Exercise objective:
Restate all of the records below exactly. Do not carry over any image.

Entries shown:
· · · · · · ·

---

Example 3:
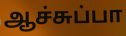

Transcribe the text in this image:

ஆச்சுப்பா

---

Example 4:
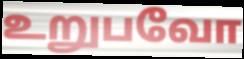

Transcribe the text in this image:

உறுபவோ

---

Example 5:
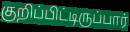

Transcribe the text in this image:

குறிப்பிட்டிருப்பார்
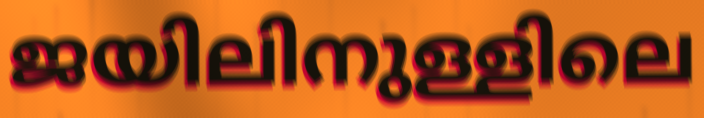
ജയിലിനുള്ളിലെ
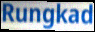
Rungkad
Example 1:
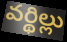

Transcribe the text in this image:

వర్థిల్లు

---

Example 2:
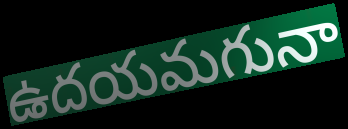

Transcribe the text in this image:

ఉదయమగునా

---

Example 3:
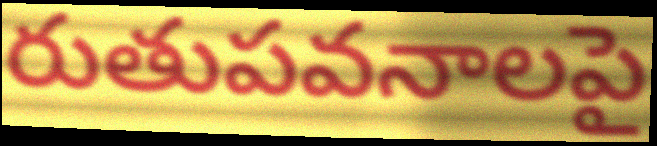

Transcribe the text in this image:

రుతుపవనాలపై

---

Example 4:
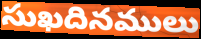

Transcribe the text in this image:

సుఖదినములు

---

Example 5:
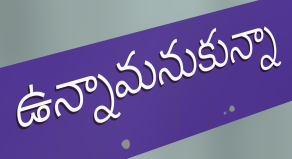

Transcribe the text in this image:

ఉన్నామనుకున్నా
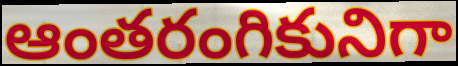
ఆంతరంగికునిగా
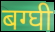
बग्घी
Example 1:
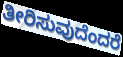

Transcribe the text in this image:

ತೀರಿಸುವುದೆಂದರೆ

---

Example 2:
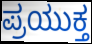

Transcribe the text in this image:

· · · · · · ·

Result:
---

Example 3:

Transcribe the text in this image:

ஆச்சுப்பா

---

Example 4:

Transcribe the text in this image:

உறுபவோ

---

Example 5:

Transcribe the text in this image:

குறிப்பிட்டிருப்பார்
ജയിലിനുള്ളിലെ
Rungkad
Example 1:

Transcribe the text in this image:

వర్థిల్లు

---

Example 2:

Transcribe the text in this image:

ఉదయమగునా

---

Example 3:

Transcribe the text in this image:

రుతుపవనాలపై

---

Example 4:

Transcribe the text in this image:

సుఖదినములు

---

Example 5:

Transcribe the text in this image:

ఉన్నామనుకున్నా
ఆంతరంగికునిగా
बग्घी
Example 1:

Transcribe the text in this image:

ತೀರಿಸುವುದೆಂದರೆ

---

Example 2:

Transcribe the text in this image:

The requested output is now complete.